UPDATE (Oct 20):
The paper makes a significant contribution to the phylogeny of N1a by full sequencing of mtDNAs belonging to individuals from different populations, ascribing the Neolithic sequences to several identified clades. That part of the paper is solid and interesting.
My main problems with the paper are threefold:
1. The paper attempts to infer the origin of mtDNA founders using TMRCA estimates. But, as I have pointed out, TMRCAs of clades tell us nothing about where the common ancestors lived. The TMRCA of Latin American R1b, for example, predates the arrival of Western Europeans into the Americas by thousands of years.
2. The paper attempts to infer the origin of mtDNA founders using modern populations. Given the clear evidence for discontinuity between the Mesolithic and Neolithic and present in Central Europe, due to either demography or selection, I find it a very questionable proposition. If N1a turns up in dated human remains associated with a Mesolithic culture of Europe prior to the arrival of the Neolithic economy, then the hypothesis that it is a forager lineage is unsubstantiated.
3. Finally, the paper uses the frequency of identified subclades to infer the location of the founders. In addition to the above 2 criticisms, I must point out that this puts the cart before the horse. In a uniform landscape, we do expect present-day frequency to be related to the place of origin of a mutation. But, we are not dealing with such a landscape. In particular, we are dealing with an expanding population exploiting new territory. As an analogy, the few people who made the crossing into the Americas left a few relatives in the Old World, and produced a plethora of new ones (descendants) in the New World. They did so by exploiting their new environment.
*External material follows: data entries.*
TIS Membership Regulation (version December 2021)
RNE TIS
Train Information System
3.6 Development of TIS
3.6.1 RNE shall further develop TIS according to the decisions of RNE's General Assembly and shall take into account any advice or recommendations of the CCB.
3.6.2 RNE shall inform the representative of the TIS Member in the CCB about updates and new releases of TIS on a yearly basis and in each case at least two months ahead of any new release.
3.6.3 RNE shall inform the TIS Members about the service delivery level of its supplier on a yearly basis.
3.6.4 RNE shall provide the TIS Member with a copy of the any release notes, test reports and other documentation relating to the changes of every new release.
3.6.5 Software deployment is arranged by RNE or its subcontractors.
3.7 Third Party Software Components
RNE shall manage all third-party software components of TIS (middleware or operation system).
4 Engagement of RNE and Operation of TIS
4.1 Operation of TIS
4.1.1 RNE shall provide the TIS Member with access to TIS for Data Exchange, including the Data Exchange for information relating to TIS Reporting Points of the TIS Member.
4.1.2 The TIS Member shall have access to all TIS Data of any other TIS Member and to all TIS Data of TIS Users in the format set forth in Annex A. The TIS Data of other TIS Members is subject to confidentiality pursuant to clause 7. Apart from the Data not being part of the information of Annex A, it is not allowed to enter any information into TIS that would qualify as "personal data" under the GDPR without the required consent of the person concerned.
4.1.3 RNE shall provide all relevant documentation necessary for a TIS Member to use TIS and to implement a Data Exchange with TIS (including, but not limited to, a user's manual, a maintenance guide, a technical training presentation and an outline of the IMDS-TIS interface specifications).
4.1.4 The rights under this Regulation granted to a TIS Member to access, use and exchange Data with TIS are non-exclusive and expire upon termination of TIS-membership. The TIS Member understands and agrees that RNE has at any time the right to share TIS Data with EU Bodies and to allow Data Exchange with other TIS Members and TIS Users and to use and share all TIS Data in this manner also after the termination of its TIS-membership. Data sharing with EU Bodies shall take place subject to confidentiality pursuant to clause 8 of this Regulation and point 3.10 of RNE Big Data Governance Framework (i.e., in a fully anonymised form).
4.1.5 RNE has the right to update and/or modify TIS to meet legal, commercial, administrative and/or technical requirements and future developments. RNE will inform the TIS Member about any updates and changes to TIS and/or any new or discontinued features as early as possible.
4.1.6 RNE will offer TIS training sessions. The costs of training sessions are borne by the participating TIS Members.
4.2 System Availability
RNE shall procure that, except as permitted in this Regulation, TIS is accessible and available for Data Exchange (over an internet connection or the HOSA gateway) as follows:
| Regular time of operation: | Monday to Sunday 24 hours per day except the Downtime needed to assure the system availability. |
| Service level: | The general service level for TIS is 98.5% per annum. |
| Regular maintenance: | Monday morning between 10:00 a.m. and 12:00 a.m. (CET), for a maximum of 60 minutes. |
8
An additional objection, is, of course, that the idea of Mesolithic N1a in Europe requires a virtual partition of pre-Neolithic European populations, to account for its non-existence among north/central Mesolithic North/Central Europeans. That is hard to swallow, unless by "Mesolithic" one means "very shortly before the Neolithic", which would make it possible for a lineage to establish itself in e.g., the Balkans shortly prior to the onset of the Neolithic, and begin expanding shortly thereafter. However, I don't see how an argument could be made for such a scenario, and, of course, I doubt that genetic dating methods in modern populations have enough precision to allow one to distinguish between late Mesolithic and early Neolithic intrusions.
BMC Evolutionary Biology 2010, 10:304doi:10.1186/1471-2148-10-304
Mitochondrial haplogroup N1a phylogeography, with implication to the origin of European farmers
Malliya GOUNDER Palanichamy et al.
Tracing the genetic origin of central European farmer N1a lineages can provide a unique opportunity to assess the patterns of the farming technology spread into central Europe in the human prehistory. Here, we have chosen twelve N1a samples from modern populations which are most similar with the farmer N1a types and performed the complete mitochondrial DNA genome sequencing analysis. To assess the genetic and phylogeographic relationship, we performed a detailed survey of modern published N1a types from Eurasian and African populations.
The geographic origin and expansion of farmer lineages related N1a subclades have been deduced from combined analysis of 19 complete sequences with 166 N1a haplotypes. The phylogeographic analysis revealed that the central European farmer lineages have originated from different sources: from eastern Europe, local central Europe, and from the Near East via southern Europe.
The results obtained emphasize that the arrival of central European farmer lineages did not occur via a single demic diffusion event from the Near East at the onset of the Neolithic spread of agriculture into Europe. Indeed these results indicate that the Neolithic transition process was more complex in central Europe and possibly the farmer N1a lineages were a result of a 'leapfrog' colonization process.